I’ve tried for a presentation that is accessible to quantitative people from all of these backgrounds, so long as they have a good foundation in basic math and a minimal amount of computer programming experience. Teaching MBAs and career switchers at Chicago has taught me that nonspecialists can become very capable data scientists. They just need to have the material presented properly. First, concepts need to be stripped down and unified. The relevant data science literature is confused and dispersed across academic papers, conference proceedings, technical manuals, and blogs. To the newcomer it appears completely disjointed, especially since the people writing this material are incentivized to make every contribution seem “completely novel.” But there are simple reasons why good tools work. There are only a few robust recipes for successful data analysis. For example, make sure your models predict well on new data, not the data you used to fit the models. In this book, we’ll try to identify these best practices, describing them in clear terms and reinforcing them for every new method or application.
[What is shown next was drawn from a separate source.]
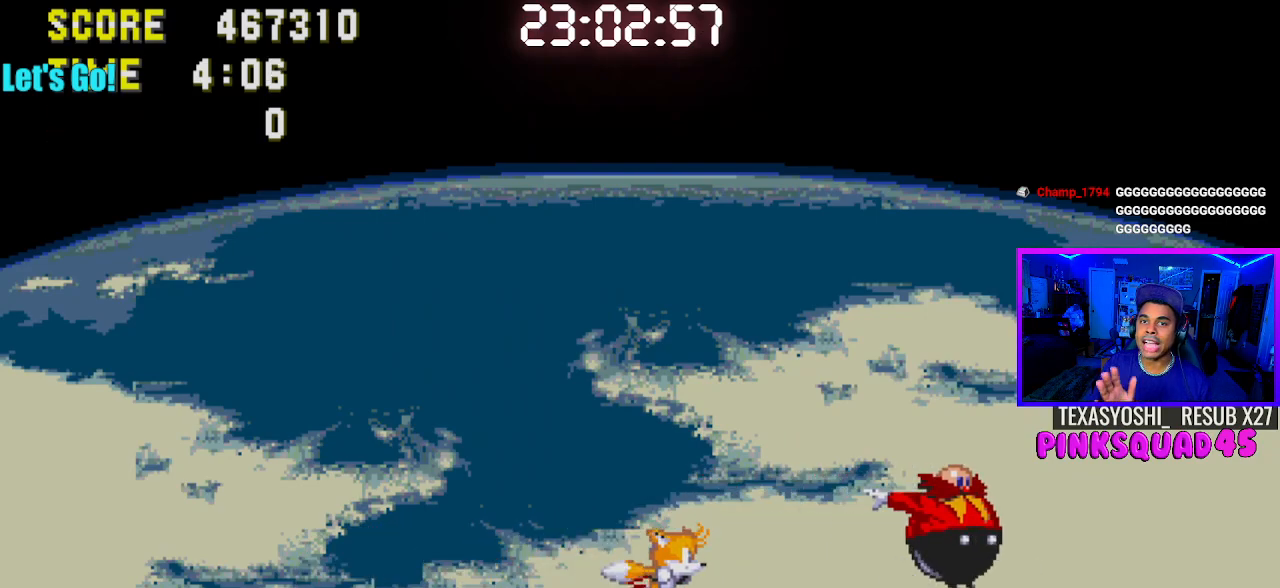
{"buttons": ["DPAD_RIGHT"], "left_stick": "center", "right_stick": "center", "events": []}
The other key is to make the material concrete, presenting everything through application and analogy. As much as possible, the theory and ideas need to be intuitable in terms of real experience. For example, the crucial idea of “regularization” is to build algorithms that favor simple models and add complexity only in response to strong data signals. We’ll introduce this by analogy to noise canceling on a phone (or the squelch on a VHF radio) and illustrate its effect when predicting online spending from web browser history. For some of the more abstract material (e.g., principal components analysis), we will explain the same ideas from multiple perspectives and through multiple examples. The main point is that while this is a book that uses mathematics (and it is essential that you work through the math as much as possible), we won’t use math as a crutch to avoid proper explanation.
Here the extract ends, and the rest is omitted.